The above picture was taken moments after we got in the car from his first official holiday party. He was the youngest (barring a very, very tiny baby swaddled in a car seat) kid there and he spent the whole time smiling, running, and chasing after the older kids. He has a particular crush on a friend’s son — who treated him kindly, always making sure he was included, always giving him space and making sure he was safe. When the kids gathered around the table to decorate gingerbread cookies, the RRBB stood at the table until I got the message that he wanted to be included too. It was eye-opening to me, probably similar to what he’s like at daycare, happy to be around other kids, happy to be included, excited just to be there. The whole party was an incredibly fun experience for the children. But I was a little shell shocked. I always have trouble at parties. I’m awkward, terrible at making small talk, and feel uncomfortable. I kept thinking the whole time that I’m not entirely prepared for what my life demands. I know now not to feel guilty at all about daycare — he loves being around other kids. But I know I have to venture out and, gasp, do things with other parents. The shyness, the insecurity, well, that’s not going to be solved now. That’s a New Year’s Revolution, right?

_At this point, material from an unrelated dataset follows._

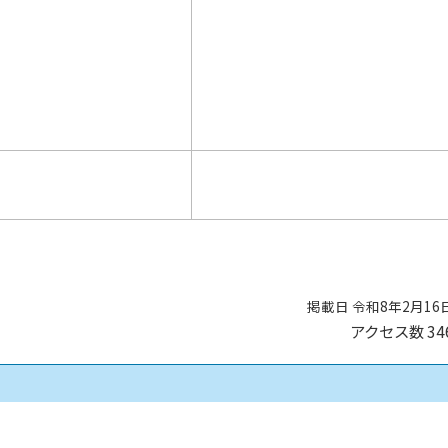
掲載日 令和8年2月16
アクセス数
34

Regardless, I used to spend these weeks around the holidays stressed and totally nervous about everything being perfect. This year, simply because I wanted everything to be less — less stressful, less stuff, less overwhelming — life is calmer. Maybe I’m ruining my boy for life with our terrible, single Santa candle being the only decoration this year. But I’ve decided that we’re going to evolve as a family into our traditions. I don’t have to solve it all now. I don’t have to become Martha Stewart or the like. I can relax and get my strength back. I can hold our boy on Christmas morning and have it be just like any other day for now because, and I know it’s corny, but I am thankful for every single minute we have with him.